The results, which indicate vast freshwater reservoirs beneath coastal Bangladesh, could help millions of people who lack access to potable water. It is also a demonstration of a new technique for sensing water sequestered deep underground, raising the possibility that hidden reserves could be available in other water-starved regions with similar geological histories.
While some experts knew about these reservoirs, hundreds of meters belowground, their location and extent had not been previously established. Finding freshwater deep underground was thought to be hit or miss.
The researchers used a technique called deep-sensing magnetotelluric soundings to measure faint electrical currents in sediments up to a few kilometers beneath the delta. Because freshwater is less electrically conductive than saltwater, the researchers were able to map the distribution of freshwater. They identified two reservoirs: one that extends 800 meters deep and stretches about 40 kilometers along the northern part of the surveyed area, and another to the south that reaches a depth of 250 meters and stretches 40 kilometers. The northern reservoir likely extends tens of kilometers beyond the survey area.
The reservoirs appear to have been formed by geological processes during the last 20,000 years, as falling sea levels first exposed once-submerged land to fresh water before inundation by rising sea level sealed it off. The saline water separating the two reservoirs correspond to the location of the ancient Ganges River. The valley it formed when sea level was low was flooded with salt water when sea level rose. Thus, the saltwater separating the two fresh reservoirs correspond to the location of the ancient Ganges River.
“During the last ice age, sea level was 400 feet lower and the shoreline was 80 to100 miles farther seaward,” explains study co-author Michael Steckler, a geophysicist at Lamont. Rainfall and floods filled aquifers with freshwater; meanwhile the Ganges and Brahmaputra rivers delivered sediments eroded from the Himalayas, with the finest spread across the delta’s lower reaches.
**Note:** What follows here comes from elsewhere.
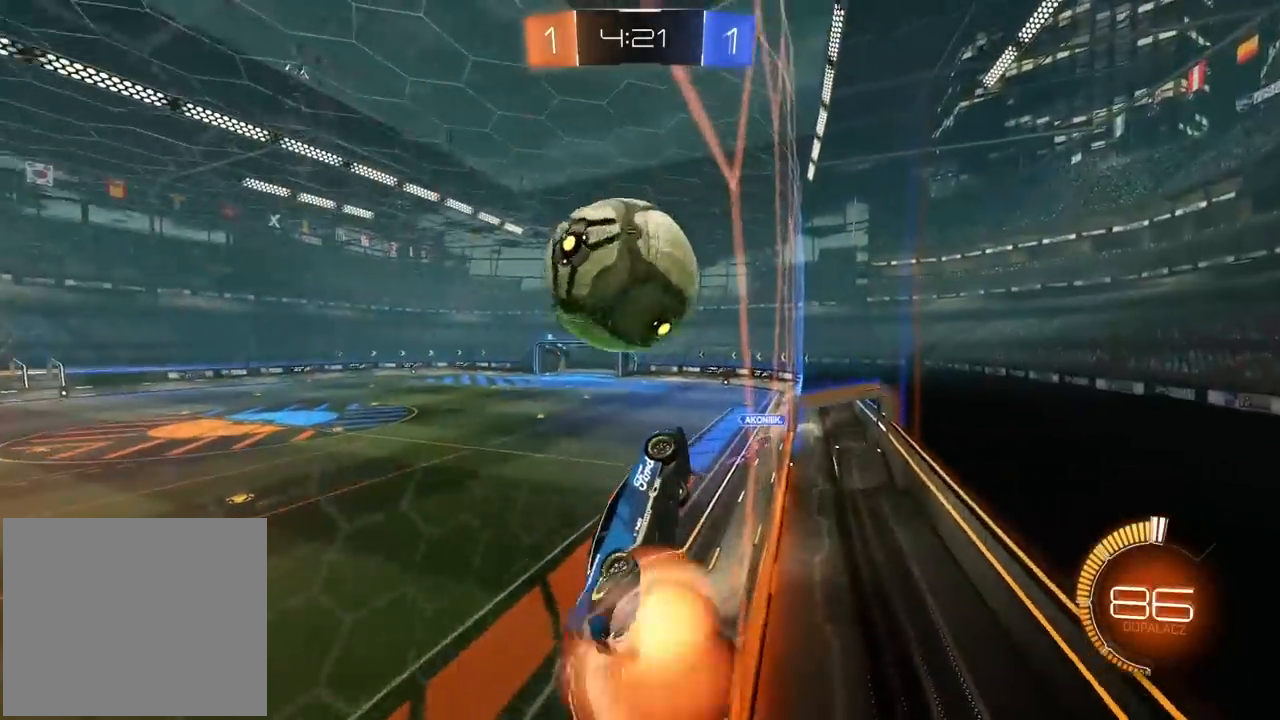
{"dt_ms": 500, "buttons": [], "left_stick": "left", "right_stick": "center", "events": [[150, "left_stick", "up-left"], [233, "left_stick", "up"], [283, "CROSS", "up"], [317, "R2", "up"], [333, "left_stick", "right"], [433, "left_stick", "down"], [483, "left_stick", "left"]]}
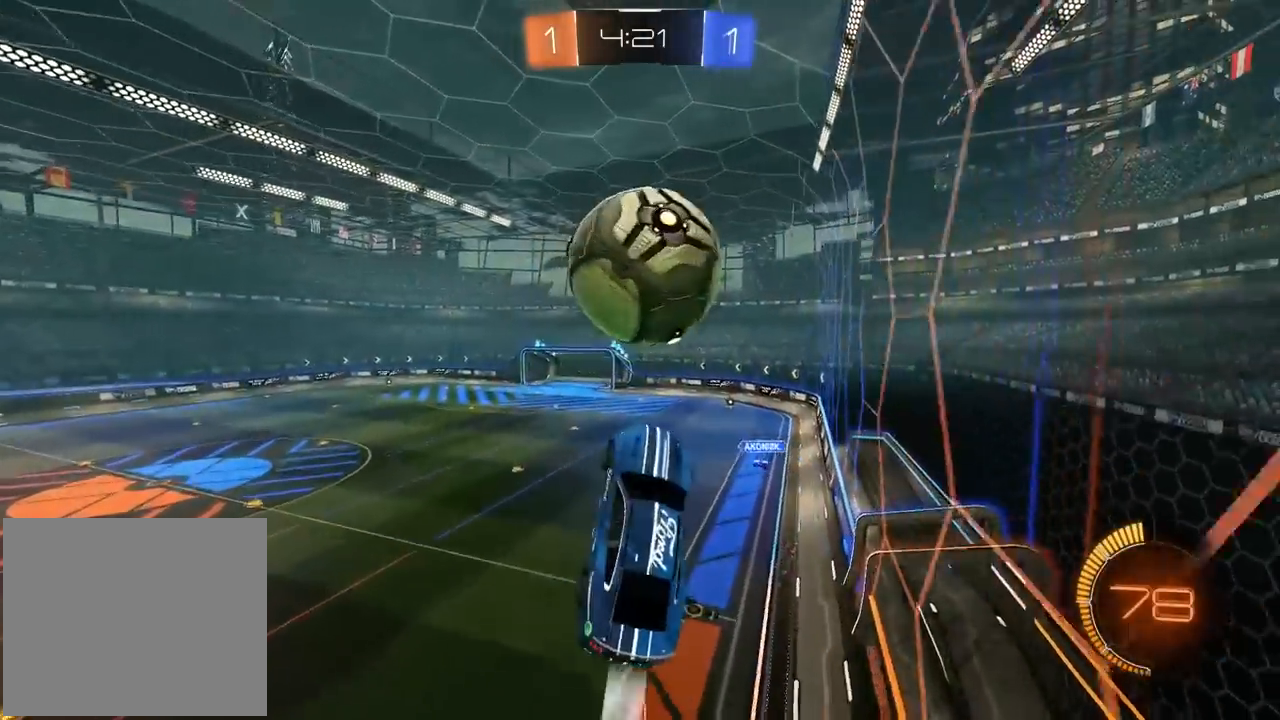
{"dt_ms": 500, "buttons": ["R2"], "left_stick": "down-right", "right_stick": "center", "events": [[17, "R2", "down"], [67, "left_stick", "center"], [500, "left_stick", "down-right"]]}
When sea levels rose again and flooded the land, says Steckler, “muddy sediments trapped and preserved the freshwater below.” The buried positions of the rivers 20,000 years ago can be used to identify where the deep groundwater is fresh or saline.
According to Steckler, it’s not uncommon in Bangladesh for deep wells to be dug without knowing how much water is present and how much can be extracted. This study provides a framework for mapping where the fresh water can and cannot be found.
The full-size dimensions of the reservoirs and how much water they contain has yet to be determined, but it could be on the order of 10 billion cubic meters, or about 4 million Olympic-sized swimming pools. Other open questions include the rate at which water can be safely extracted. If too much is removed too quickly, it could pull saltwater deposits overlaying the reservoirs down into the freshwater, rendering it saline.
“To use these kinds of groundwater, people need to carefully plan the water management ahead of time,” says Huy Le, a geophysicist at Lamont and the study’s lead author. Sustainable management is essential—but Le also notes that with time, perhaps a few thousand years, natural salinization processes will eventually turn the reservoirs salty. “It will disappear if we don’t use it,” he says.
Although the study focused on Bangladesh, the researchers say it has implications elsewhere: Similar reservoirs may be found in other coastal deltas and continental margins with similar geological histories to Bangladesh. “Sea levels fluctuated everywhere. It’s a global phenomenon,” says Le.
The study was coauthored by Kerry Key, formerly of Lamont and now at Deep Blue Geophysics; Nafis Sazeed, New Mexico Institute of Mining and Technology; Mark Person, New Mexico Institute of Mining and Technology; Anwar Bhuiya, University of Dhaka, Bangladesh; Mahfuzur R. Khan, University of Dhaka, Bangladesh; and Kazi M. Ahmed, University of Dhaka, Bangladesh.